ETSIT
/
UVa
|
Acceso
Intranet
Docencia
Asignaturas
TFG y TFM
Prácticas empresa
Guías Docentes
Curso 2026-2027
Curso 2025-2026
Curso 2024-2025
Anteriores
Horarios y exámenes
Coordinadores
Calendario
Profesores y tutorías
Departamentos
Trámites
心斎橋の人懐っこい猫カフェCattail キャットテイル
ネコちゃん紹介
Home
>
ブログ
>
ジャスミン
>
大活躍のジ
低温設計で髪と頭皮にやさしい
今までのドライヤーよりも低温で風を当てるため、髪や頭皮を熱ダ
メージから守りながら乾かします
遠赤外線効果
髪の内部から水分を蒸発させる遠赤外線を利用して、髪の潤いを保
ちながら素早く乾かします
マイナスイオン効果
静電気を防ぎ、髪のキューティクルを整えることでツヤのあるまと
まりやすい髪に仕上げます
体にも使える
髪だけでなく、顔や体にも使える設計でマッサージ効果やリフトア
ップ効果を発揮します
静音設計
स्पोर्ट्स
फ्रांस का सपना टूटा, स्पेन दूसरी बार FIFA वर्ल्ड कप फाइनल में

* * *

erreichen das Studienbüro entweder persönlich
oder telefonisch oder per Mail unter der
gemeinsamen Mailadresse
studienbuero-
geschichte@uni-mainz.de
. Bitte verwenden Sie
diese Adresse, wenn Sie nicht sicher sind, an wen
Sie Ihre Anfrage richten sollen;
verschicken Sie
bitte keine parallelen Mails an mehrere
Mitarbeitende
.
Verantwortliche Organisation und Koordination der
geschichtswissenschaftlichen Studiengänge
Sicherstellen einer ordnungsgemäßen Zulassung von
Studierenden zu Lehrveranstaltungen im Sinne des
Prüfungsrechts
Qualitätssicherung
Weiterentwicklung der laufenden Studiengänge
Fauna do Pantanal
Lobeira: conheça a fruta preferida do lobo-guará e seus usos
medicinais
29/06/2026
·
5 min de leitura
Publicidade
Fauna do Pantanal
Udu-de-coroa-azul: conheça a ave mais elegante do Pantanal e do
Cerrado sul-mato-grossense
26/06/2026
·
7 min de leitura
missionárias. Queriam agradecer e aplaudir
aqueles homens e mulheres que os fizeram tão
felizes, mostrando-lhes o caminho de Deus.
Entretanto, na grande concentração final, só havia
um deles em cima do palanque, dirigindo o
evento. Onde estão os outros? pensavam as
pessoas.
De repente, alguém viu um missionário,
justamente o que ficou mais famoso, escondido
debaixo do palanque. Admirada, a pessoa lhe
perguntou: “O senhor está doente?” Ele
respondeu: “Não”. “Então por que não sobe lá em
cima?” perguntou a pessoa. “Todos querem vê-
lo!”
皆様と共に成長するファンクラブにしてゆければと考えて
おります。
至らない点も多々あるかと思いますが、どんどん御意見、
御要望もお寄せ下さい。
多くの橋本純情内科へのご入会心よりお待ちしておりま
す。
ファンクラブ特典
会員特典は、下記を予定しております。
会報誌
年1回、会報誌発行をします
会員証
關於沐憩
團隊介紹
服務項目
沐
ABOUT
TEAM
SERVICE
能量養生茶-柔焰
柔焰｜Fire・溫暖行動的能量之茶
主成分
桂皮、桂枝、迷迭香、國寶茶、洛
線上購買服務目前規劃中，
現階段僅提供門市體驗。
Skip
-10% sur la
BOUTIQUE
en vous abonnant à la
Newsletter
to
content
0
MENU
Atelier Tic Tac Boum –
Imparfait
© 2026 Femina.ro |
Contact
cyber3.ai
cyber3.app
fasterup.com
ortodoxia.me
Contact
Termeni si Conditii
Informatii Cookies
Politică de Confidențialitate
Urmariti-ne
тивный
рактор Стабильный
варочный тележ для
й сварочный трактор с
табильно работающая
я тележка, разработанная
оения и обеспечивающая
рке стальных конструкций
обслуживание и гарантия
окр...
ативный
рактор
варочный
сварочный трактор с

* * *

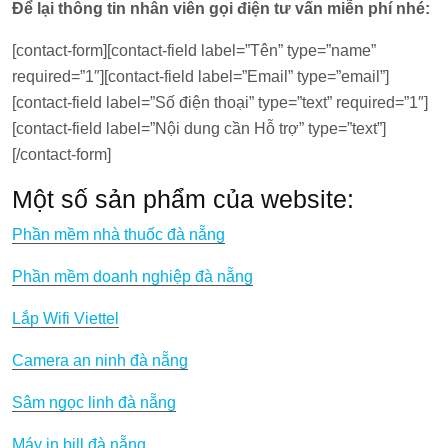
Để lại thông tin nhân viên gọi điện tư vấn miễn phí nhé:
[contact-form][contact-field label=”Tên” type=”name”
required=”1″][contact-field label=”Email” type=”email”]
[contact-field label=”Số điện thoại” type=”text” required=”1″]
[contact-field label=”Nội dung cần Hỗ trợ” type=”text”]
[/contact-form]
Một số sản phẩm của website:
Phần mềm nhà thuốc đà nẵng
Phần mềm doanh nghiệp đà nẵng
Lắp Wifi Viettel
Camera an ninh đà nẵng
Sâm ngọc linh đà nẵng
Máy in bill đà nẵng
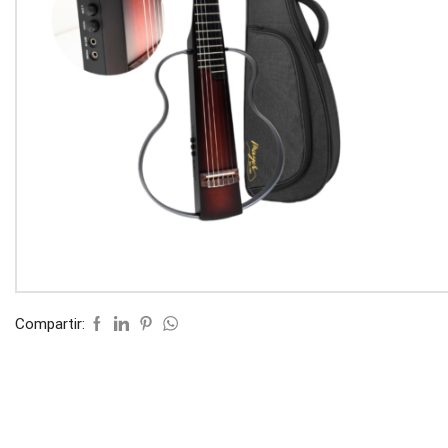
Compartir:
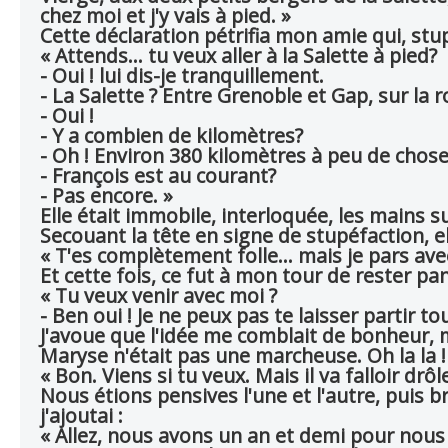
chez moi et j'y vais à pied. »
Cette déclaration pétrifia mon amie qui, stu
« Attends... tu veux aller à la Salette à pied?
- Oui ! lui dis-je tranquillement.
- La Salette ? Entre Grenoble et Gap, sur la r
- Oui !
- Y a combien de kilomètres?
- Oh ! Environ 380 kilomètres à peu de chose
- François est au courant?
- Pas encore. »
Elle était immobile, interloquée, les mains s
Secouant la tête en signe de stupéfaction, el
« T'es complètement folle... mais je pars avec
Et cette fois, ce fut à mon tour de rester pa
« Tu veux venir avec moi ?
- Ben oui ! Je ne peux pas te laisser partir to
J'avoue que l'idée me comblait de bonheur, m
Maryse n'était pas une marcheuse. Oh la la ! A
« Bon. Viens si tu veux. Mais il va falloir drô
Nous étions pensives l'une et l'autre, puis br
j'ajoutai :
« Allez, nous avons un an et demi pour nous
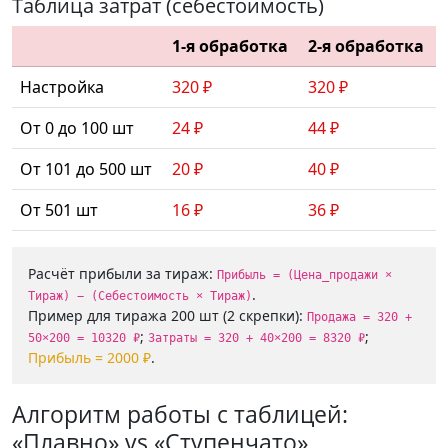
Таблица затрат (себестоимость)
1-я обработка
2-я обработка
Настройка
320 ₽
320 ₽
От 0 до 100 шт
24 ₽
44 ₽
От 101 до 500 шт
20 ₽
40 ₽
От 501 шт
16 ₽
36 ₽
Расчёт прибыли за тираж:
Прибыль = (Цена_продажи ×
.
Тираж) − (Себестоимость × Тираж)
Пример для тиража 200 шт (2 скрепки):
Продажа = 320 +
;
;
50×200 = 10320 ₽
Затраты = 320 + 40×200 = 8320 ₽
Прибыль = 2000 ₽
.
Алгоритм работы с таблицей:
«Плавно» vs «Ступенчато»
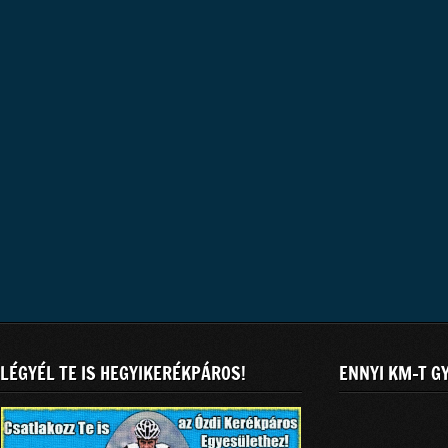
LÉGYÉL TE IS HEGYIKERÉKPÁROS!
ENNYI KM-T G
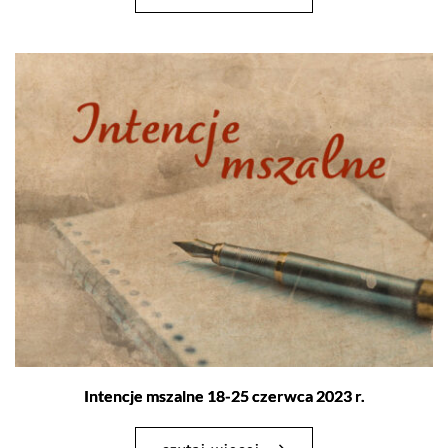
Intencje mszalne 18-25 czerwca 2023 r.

* * *

** Exercise goal **
Using the records above, write out exactly the lines between the one holding "Departamentos" and the one holding "髪だけでなく、顔や体にも使える設計でマッサージ効果やリフトア", inclusive; leave everything else out.

** Output of the task **
Departamentos
Trámites
心斎橋の人懐っこい猫カフェCattail キャットテイル
ネコちゃん紹介
Home
>
ブログ
>
ジャスミン
>
大活躍のジ
低温設計で髪と頭皮にやさしい
今までのドライヤーよりも低温で風を当てるため、髪や頭皮を熱ダ
メージから守りながら乾かします
遠赤外線効果
髪の内部から水分を蒸発させる遠赤外線を利用して、髪の潤いを保
ちながら素早く乾かします
マイナスイオン効果
静電気を防ぎ、髪のキューティクルを整えることでツヤのあるまと
まりやすい髪に仕上げます
体にも使える
髪だけでなく、顔や体にも使える設計でマッサージ効果やリフトア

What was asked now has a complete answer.